Material shown:
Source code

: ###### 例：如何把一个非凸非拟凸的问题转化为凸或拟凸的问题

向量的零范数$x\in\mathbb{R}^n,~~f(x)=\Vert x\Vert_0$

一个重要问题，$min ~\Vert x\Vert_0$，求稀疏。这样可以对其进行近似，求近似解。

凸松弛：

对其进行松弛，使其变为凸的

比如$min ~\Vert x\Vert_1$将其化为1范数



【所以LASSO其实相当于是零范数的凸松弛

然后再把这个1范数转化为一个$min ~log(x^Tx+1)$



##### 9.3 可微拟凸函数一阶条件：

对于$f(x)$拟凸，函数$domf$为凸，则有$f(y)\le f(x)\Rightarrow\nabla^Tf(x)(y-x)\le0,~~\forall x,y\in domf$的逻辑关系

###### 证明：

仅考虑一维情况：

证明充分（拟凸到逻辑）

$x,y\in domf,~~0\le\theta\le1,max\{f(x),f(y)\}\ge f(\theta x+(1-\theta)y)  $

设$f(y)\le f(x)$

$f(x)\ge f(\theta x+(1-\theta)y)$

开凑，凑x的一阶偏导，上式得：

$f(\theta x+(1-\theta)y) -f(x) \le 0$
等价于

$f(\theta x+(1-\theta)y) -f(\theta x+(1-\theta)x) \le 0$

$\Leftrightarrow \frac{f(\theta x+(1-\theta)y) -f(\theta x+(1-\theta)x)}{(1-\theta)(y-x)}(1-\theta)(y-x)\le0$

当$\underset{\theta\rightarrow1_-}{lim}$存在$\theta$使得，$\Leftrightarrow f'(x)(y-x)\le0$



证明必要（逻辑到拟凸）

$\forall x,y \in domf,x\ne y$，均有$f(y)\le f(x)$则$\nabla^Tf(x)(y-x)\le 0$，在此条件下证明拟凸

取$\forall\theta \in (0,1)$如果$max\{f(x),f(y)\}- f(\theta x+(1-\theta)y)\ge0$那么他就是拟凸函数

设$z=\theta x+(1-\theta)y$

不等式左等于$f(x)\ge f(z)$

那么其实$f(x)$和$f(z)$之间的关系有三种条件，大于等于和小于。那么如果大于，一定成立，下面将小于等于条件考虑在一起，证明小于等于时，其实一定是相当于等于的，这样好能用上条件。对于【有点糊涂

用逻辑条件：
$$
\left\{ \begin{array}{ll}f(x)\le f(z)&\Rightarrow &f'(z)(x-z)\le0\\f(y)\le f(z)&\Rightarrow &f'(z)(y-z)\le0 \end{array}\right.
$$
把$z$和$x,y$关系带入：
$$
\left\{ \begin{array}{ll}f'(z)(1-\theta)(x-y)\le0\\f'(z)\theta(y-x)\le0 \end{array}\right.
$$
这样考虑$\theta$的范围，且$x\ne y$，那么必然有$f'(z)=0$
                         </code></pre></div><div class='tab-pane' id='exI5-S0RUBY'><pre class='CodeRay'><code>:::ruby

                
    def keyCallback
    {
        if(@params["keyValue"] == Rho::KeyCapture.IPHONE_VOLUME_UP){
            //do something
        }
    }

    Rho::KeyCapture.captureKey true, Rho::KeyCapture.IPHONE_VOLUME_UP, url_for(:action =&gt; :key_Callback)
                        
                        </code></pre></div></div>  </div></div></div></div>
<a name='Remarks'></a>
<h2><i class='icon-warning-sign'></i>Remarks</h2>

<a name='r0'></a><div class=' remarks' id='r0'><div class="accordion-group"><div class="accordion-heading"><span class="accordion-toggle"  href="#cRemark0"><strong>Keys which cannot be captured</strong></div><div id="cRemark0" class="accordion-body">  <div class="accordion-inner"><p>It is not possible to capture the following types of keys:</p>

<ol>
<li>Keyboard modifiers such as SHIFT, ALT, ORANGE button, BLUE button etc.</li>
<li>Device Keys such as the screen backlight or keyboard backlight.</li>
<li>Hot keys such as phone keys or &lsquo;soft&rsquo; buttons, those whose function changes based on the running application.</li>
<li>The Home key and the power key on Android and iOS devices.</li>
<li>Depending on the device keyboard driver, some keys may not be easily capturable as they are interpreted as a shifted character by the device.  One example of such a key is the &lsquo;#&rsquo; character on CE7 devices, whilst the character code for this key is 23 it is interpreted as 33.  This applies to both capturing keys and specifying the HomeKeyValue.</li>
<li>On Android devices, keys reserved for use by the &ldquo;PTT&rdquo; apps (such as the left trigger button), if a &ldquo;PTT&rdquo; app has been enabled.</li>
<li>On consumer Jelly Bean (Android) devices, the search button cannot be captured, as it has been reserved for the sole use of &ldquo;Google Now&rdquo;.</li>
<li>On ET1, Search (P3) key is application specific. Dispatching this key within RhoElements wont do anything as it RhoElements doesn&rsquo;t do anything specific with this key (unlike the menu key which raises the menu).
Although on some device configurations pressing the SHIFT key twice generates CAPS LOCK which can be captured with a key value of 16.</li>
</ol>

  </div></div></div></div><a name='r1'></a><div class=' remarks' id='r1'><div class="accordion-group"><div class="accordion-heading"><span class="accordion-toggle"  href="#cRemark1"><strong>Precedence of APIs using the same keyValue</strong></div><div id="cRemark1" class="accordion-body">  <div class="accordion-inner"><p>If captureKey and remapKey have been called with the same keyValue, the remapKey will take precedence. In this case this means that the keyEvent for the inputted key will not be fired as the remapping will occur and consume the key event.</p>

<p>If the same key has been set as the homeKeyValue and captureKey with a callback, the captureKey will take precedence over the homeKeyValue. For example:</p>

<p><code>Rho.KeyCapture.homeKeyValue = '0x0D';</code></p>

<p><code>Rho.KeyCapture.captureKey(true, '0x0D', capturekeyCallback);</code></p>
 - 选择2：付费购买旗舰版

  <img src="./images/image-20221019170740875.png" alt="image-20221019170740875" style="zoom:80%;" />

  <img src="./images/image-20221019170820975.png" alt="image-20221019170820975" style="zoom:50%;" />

Exercise aim:
List each line of the records that contains the string "true".

Output:
    Rho::KeyCapture.captureKey true, Rho::KeyCapture.IPHONE_VOLUME_UP, url_for(:action =&gt; :key_Callback)
<p><code>Rho.KeyCapture.captureKey(true, '0x0D', capturekeyCallback);</code></p>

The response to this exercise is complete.